How to Enable Single Sign-On to Qualio, with Azure/O365
We start by enabling it for the customer, within the Qualio software itself. So first:
- Customer needs to login, and go to their Company page [as per screenshot]
- Select SSO Enabled
- Fill SSO domain (with data from Customer)
- Click ‘Save changes’
Integration with Azure (for Quality users):
Within Qualio; Go to Organization settings -> SSO/SAML
Note: Qualio has used generic language on this page, as its one settings page for every Identity Provider. So our text does not 100% match what you see in Azure.
Note: Not all of these fields shall be used during a configuration. In the best scenario, passing the metadata URL should be enough.
Note: You can easily copy (or download as a file) those values clicking on the buttons on the right.
Click on Configure SSO/SAML Integration, within Organization Settings
Now we need key information from the customer and their Azure Account. I would think anyone wanting to use SSO will know what these things are - but we detail them here for completeness.
So they need to go to Azure admin panel (https://portal.azure.com)
Within Azure Portal, you want to add a new Application. This will become your “Connect to Qualio with SSO” program.
To start, go to the example app’s [as per screenshot here]. You want to set up a Single Sign-On app.
In your new App, select SAML.
You will get a screen along the lines like those below. This page contains important information that you will need to make the connection.
Look at section 4 from the screenshot above. We need to copy the SSO URL and paste it to the field ‘SSO Url’ in the Qualio admin panel (Screenshot, again below).
You next need to copy Entity Id and paste it to the field ‘Entity Id’ in the Qualio admin panel (Screenshot, again below).
Download Certificate from Microsoft and upload to field ‘X.509 certificate’ in the Qualio admin panel - use the ‘Choose file’ button (Step 2.)
(Optional) Select disable password login if you only want your users to be able to login with SSO & Click ‘Save’
Go back to Azure app configuration and click Next, to move ahead.
In your Azure application [Below]; you now need to take information from Qualio, and put it into Azure.

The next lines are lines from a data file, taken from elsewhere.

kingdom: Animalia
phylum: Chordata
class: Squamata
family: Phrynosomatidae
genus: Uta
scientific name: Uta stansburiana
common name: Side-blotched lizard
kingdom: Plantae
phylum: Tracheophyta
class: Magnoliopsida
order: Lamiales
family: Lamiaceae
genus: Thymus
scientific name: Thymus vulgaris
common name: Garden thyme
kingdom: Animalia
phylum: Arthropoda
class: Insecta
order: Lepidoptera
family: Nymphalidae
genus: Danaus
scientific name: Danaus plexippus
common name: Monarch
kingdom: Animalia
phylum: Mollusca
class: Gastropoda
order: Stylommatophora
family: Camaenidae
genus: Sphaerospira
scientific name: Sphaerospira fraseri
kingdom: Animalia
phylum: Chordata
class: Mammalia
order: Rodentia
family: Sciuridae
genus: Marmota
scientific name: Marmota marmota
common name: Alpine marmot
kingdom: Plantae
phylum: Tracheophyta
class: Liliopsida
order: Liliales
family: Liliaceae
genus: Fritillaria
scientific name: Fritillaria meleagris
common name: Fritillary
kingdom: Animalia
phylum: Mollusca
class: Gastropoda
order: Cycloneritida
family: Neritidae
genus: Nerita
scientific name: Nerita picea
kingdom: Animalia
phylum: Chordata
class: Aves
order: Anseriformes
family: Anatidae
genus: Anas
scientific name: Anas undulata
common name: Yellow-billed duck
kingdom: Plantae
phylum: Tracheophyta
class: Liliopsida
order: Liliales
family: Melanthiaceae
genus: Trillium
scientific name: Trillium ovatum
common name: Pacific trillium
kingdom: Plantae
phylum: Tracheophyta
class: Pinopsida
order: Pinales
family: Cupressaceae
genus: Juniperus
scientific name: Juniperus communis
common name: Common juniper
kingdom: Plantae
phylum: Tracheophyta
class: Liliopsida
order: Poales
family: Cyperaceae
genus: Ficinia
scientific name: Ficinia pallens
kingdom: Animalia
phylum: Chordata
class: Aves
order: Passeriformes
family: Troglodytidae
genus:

From the Qualio SSO page, you can get the details you need to fill in the settings on your Azure SAML Application.
Configure Attribute Mapping in the Identity Provider admin panel
The last part is setting up attribute mapping. This step is important because it allows synchronizing data from Azure to Qualio. Minimal configuration requires setting up a firstName and lastName attribute. We require an attribute called ‘role’. The possible value for this attribute is “basic”, “normal” or “quality”.
- When the user logs in for the first time using SSO, a new account will be created/provisioned (if the user had not been invited earlier). The user’s role will be defaulted to basic.
Each account in Qualio still will require having its own password for a digital signature. This password will allow users to log in to the application as well (without using SSO).